In vergelijking met 6 jaar geleden is Arusha erg toeristisch geworden. Mensen willen je van alles en nog wat verkopen, vooral safari’s. Deze verkopers worden flycatchers genoemd. Een toepasselijke naam. We lopen wat rond, drinken koffie bij een lekkere bakker waar we meteen wat voor lunch meenemen en gaan dan weer terug naar het hotel. We worden gek van de vliegenvangers.
In het hotel maar weer een poging gedaan om te internetten. Vanmorgen in het hotel en bij de bakker is het niet gelukt. Misschien nu? Jawel, eindelijk hebben we verbinding.
Het is dus de bedoeling om om 13:00 uur Arusha te verlaten. Het loopt wat uit, want Annette moet nog kookgerei kopen. Het blijkt nl. dat de aansluiting van de gastank die we vanuit Oeganda hebben meegenomen niet past op de gastanken die in Tanzania worden verkocht. Er moet dus iets anders komen. Annette kennende lukt haar dat vast. Jawel het is haar gelukt. Een gietijzeren pot en houtskool moet het middel zijn om de komende dagen op te koken. Betekent dus wel dan we iets later vertrekken.

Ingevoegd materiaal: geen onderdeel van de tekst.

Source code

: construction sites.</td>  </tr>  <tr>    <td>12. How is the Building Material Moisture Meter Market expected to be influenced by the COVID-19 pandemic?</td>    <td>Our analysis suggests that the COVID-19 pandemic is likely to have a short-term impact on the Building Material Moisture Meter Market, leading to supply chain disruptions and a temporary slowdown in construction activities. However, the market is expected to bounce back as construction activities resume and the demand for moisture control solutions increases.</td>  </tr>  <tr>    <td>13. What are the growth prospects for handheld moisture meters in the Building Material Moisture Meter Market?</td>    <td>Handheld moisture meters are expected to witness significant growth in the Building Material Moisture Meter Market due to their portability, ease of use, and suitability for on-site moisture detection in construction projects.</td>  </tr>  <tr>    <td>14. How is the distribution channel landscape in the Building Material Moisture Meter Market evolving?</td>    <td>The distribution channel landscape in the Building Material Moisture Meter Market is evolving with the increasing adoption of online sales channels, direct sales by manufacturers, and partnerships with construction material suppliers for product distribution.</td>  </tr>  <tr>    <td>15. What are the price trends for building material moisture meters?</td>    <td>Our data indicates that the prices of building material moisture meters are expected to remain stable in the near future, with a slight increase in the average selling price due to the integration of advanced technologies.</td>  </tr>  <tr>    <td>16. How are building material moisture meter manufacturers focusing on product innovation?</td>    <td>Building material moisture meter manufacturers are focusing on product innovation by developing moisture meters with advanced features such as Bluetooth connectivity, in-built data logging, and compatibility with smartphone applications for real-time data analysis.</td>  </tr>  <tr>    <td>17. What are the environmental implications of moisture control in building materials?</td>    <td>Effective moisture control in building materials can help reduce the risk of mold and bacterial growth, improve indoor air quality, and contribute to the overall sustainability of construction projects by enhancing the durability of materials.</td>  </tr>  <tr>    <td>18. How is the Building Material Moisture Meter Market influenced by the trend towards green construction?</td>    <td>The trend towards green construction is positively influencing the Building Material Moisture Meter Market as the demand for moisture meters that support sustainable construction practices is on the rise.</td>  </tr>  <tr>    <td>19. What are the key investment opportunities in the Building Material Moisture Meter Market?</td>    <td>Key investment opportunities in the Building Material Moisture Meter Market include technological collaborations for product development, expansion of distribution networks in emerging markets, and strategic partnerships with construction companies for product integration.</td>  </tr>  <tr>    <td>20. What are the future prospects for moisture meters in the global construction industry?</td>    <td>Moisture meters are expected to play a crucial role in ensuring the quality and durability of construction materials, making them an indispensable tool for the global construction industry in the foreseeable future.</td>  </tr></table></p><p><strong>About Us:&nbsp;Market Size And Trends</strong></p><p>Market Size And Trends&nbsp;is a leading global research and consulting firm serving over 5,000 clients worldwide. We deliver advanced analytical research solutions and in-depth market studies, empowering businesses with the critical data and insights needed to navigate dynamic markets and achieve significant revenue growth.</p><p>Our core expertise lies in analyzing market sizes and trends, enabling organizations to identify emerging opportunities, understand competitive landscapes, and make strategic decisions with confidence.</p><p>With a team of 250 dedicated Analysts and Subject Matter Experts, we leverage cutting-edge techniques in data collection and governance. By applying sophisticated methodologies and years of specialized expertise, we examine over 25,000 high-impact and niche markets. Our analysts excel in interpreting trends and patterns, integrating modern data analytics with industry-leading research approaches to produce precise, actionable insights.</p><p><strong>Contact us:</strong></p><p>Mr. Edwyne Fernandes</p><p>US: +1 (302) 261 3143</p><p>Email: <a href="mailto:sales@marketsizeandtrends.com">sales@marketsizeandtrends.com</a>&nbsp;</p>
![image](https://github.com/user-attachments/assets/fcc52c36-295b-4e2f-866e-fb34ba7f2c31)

Onderweg naar de Ngorongoro (een park dat zich uitstrekt van de Karutu-hooglanden tot aan de Serengeti en de noordoever van het Eyasimeer) laten we Lake Manyara National Park liggen. Het schijnt dat dit één van de mooiste en interessantste parken van het land te zijn. De weg naar de Ngorongoro is een mooie asfalt weg die bij de ingang van het park eindigt. Onderweg zien we dromedarissen en een aantal mensen van de Maasai-bevolking. Verder is het er droog, dor en veel sisalstruiken. Sommige mensen zitten in de brandende zon stenen te hakken. Het landschap wordt wat groener en we beginnen aardig te klimmen. De steile kraterwand is op zijn hoogste punt 600 m.
Na ons aangemeld te hebben bij de ingang van het park gaan we naar de campsite die nog buiten het park ligt. Onderweg naar de camping zien we zebra’s, buffels en olifanten. Als we de campsite oprijden constateren we dat we ook hier zes jaar geleden gestaan hebben. De site, Simba-camp, is wat ruimte betreft groter geworden, maar de voorzieningen zijn nog even smerig.
Na het eten begint de temperatuur aardig af te koelen. Truien en sokken komen te voorschijn. Bijna iedereen gaat dan ook vroeg naar bed.